What was not discussed in the linked article is what I interpret as the main reason for "pausing" the Gallatin rebuild: pursuit of federal funds to supplement the CHYM dollars to execute a more ambitious project. We have heard from a few folks in the mayor's office that they are looking for federal funding, which is why the Gallatin project schedule slides showed a NEPA review timeline and a later start date than I anticipated.

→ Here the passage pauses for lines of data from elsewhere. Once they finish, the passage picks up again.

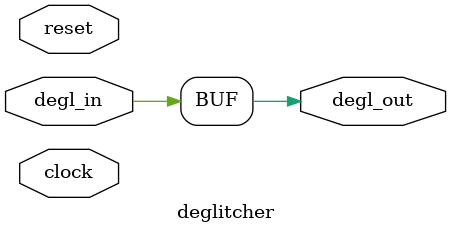
<source format=v>
/*
	A simple synchronous signal deglitcher with programmable number of stages
	Each stage is a D register and they are connected in series.
	The output state changes only if the state of all stages is uniform.
	This means, that the signal must be stable at least for (nr_stages) clock cycles
	to change the output state.
	
Module parameters:
	nr_stages: Number of series flip-flops in the deglitcher.	
*/


`timescale 1 ps / 1 ps
module deglitcher #(
		parameter	nr_stages = 1
	)(
		input  wire       clock,           
		input  wire       reset,           
		input  wire 	  degl_in,
		output wire       degl_out
	);

/*
reg	[nr_stages-1:0] queue;
reg					reg_out;

always @ (posedge reset, posedge clock)
begin
	if (reset)
	begin
		queue 				<= ~0;
		reg_out				<= 0;
	end
	else
	begin
			//Shift queue
		//queue[nr_stages-1:1]<= queue[nr_stages-2:0];
		
		queue[0]			<= degl_in;	
		
			//Switch output
		if (reg_out == 0)		//L->H
		begin
			if (&queue)			//if all ones
				reg_out 		<= 1;
		end
		else					//H->L
		begin
			if (~|queue)		//if all zeros
				reg_out 		<= 0;
		end
	end
end

assign degl_out = reg_out;
*/

assign degl_out = degl_in;

endmodule



</source>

I think it is absolutely justified for us to question the wisdom of asking *this* federal administration to finance a transit-centered project, and that's the biggest issue I have with the approach on Gallatin. It is great to be ambitious - something our transportation leaders have not been in my experience - but I don't think Sean Duffy is salivating over improving on-time bus performance on the 56. There may be perfectly acceptable reasons for doing this: construction costs are going parabolic lately, after all. I'd love to hear someone from the city articulate the reasoning in clear terms, though. I just don't buy that the plans we saw in 2024 will be in meaningful conflict with the full corridor design. I hope Freddie can be more transparent about what is happening behind the scenes with the money, because it sure seems like we have collected a lot so far.